Gesellschafter haben Vorverkaufsrecht
1.400.361 Stammaktien des Essener RWE-Konzerns besitzt der Rhein-Sieg-Kreis derzeit. Aus steuerrechtlichen Gründen wurden diese Aktien bei der Rhein-Sieg-Verkehrsgesellschaft (RSVG) „geparkt“. Dort wurden die Aktien am 31. Dezember mit einem Kurswert von 18,78 Euro pro Stück bewertet. Damals hatte das Aktienpaket einen Wert von 26,4 Millionen Euro.
Im Jahr 2018 hat der Kreis für jede seiner RWE-Aktien eine Dividende von 1,50 Euro erhalten, für dieses und die folgenden Jahre kalkuliert die Kämmerin mit einer deutlich niedrigeren Dividende von 70 Cent pro Aktie.Der aktuelle Kurswert (Stand Montag) lag bei 22,18 Euro pro Aktie. Das Aktienvermögen des Kreises beträgt daher derzeit rund 31 Millionen Euro.
Die Beschlussvorlage der Kämmerin sieht vor, dass der Verkauf zu einem Mindestkurswert von 21,50 Euro erfolgen muss. Bevor der Kreis seine Aktien tatsächlich verkauft, muss er den Verband kommunaler Aktionäre über seine Absichten informieren, in dem er selbst Gesellschafter ist.
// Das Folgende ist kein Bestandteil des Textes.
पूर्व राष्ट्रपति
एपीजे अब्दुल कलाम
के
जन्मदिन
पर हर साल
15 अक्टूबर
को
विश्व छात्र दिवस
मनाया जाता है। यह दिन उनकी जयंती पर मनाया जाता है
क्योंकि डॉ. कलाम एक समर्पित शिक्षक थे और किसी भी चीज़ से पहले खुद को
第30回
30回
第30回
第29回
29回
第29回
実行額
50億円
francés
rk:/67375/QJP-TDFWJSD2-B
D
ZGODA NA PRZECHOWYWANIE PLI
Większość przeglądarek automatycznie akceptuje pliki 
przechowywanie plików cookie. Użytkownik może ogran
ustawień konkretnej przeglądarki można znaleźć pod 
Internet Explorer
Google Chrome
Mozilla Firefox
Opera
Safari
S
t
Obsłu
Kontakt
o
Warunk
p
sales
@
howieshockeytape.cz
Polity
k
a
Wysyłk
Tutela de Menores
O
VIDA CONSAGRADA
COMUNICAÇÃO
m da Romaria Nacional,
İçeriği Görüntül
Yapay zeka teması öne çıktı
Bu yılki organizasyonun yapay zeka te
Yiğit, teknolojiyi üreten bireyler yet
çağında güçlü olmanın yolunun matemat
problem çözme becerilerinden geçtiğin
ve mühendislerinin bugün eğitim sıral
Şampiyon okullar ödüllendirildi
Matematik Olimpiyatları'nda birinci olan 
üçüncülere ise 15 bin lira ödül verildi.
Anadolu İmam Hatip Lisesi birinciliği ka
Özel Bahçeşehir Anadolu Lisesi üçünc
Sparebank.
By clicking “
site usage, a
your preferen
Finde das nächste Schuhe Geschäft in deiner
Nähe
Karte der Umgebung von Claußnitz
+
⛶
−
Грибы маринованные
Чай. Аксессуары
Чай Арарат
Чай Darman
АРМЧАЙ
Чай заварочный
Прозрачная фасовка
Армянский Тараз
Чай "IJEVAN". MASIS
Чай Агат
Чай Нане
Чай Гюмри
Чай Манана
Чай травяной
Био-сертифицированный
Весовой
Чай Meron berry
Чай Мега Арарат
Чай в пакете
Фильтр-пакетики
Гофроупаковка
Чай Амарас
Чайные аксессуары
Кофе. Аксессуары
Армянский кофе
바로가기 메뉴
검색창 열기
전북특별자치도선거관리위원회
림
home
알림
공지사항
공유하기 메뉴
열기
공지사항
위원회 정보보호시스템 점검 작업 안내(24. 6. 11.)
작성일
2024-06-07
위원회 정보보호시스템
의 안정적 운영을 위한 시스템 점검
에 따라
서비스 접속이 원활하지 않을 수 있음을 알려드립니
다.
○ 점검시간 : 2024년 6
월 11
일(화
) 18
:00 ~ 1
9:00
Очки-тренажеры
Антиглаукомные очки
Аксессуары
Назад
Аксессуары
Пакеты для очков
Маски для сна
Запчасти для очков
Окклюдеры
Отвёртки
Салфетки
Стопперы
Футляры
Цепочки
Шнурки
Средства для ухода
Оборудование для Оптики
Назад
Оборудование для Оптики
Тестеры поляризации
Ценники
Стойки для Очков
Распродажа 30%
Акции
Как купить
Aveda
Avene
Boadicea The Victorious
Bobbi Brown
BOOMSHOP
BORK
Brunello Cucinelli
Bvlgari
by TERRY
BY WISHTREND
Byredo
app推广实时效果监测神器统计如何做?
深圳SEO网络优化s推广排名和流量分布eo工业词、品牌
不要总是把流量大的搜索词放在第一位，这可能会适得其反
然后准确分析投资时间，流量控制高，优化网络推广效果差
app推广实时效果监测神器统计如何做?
Alle anderen Gesellschafter haben dann innerhalb von 14 Tagen die Möglichkeit zu erklären, das Aktienpaket des Kreises kaufen zu wollen. Rund 949 000 der bei der RSVG „geparkten“ Aktien unterliegen diesem Bindungsvertrag, der auf die 1920er Jahre zurückgeht. Gibt es kein Kaufangebot eines Gesellschafters, kann der Kreis die Aktien frei verkaufen.